Easy Recipes to Feel Good is a monthly recipe post for our readers and past participants who recognize the payoff of eating foods that support us, but also have more on their schedule than cooking food.
This month we’re serving up Carrot Ginger Dressing. It’s a favorite around here and it’s a great alternative to our typical go-to dressings!
Now is the time of year to have a few different options for dressings around since all of this fresh, local produce is sprouting up everywhere. The finished product can be put in a glass jar and stored in the fridge for up to 7 days.
Carrot-Ginger Dressing
Makes 4 cups of dressing (or 32 servings)
Ingredients
1 cup vegetable oil
½ cup rice vinegar
¼ cup soy sauce
1 tablespoon sugar
1½ teaspoon finely grated ginger
2 medium carrots (about 8 ounces.), peeled and roughly chopped
½ medium yellow onion (about 6 ounces), roughly chopped
Kosher salt and freshly ground black pepper, to taste
Preparation
- Combine oil, vinegar, soy sauce, sugar, ginger, carrots, and onion in a food processor.
- Process until smooth.
- Season with salt and pepper.
Enjoy!
I am just beginning a low sodium diet.

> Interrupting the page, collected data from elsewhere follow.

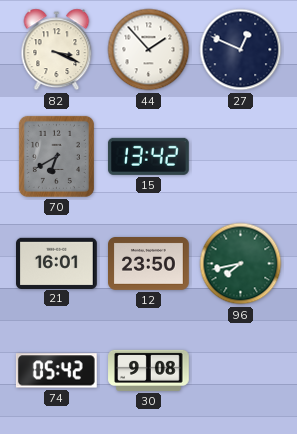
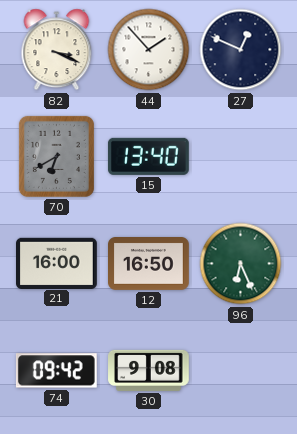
15: 13:42 -> 13:40
21: 16:01 -> 16:00
12: 23:50 -> 16:50
96: 7:43 -> 6:26
74: 05:42 -> 09:42
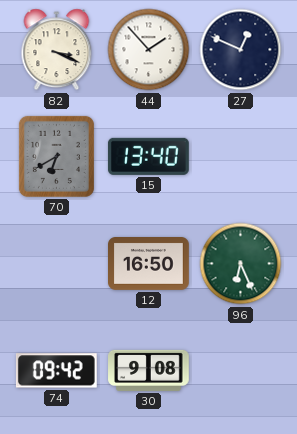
21: 16:00 -> none
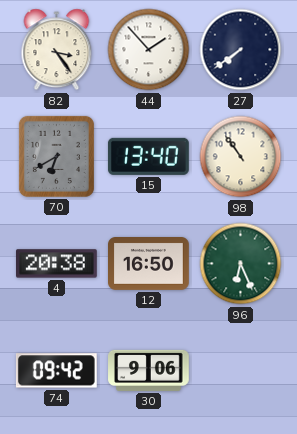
82: 3:19 -> 3:24
27: 12:49 -> 7:39
98: none -> 10:54
4: none -> 20:38
30: 9:08 -> 9:06
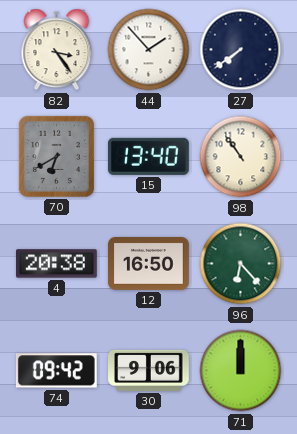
96: 6:26 -> 6:23
71: none -> 12:00
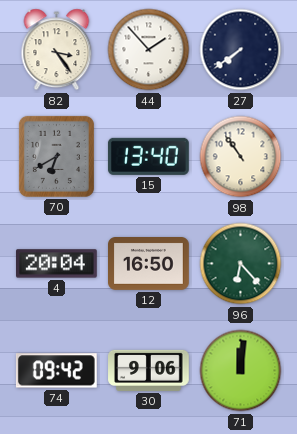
4: 20:38 -> 20:04
71: 12:00 -> 12:01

Would you recommend staying away from this or is it really not that high in sodium?
Hi Joyce,
One way to cut the sodium in this recipe is to use low sodium soy sauce. It is found at the grocery market right next to the regular soy sauce and it’s an easy way to reduce the sodium content by about 50%.
As I always say though, one of the simplest and best ways to reduce overall sodium intake is to prepare as much food as we can ourselves since prepackaged foods, like pre-made dressing being a great example, uses sodium as a preservative to prolong shelf life.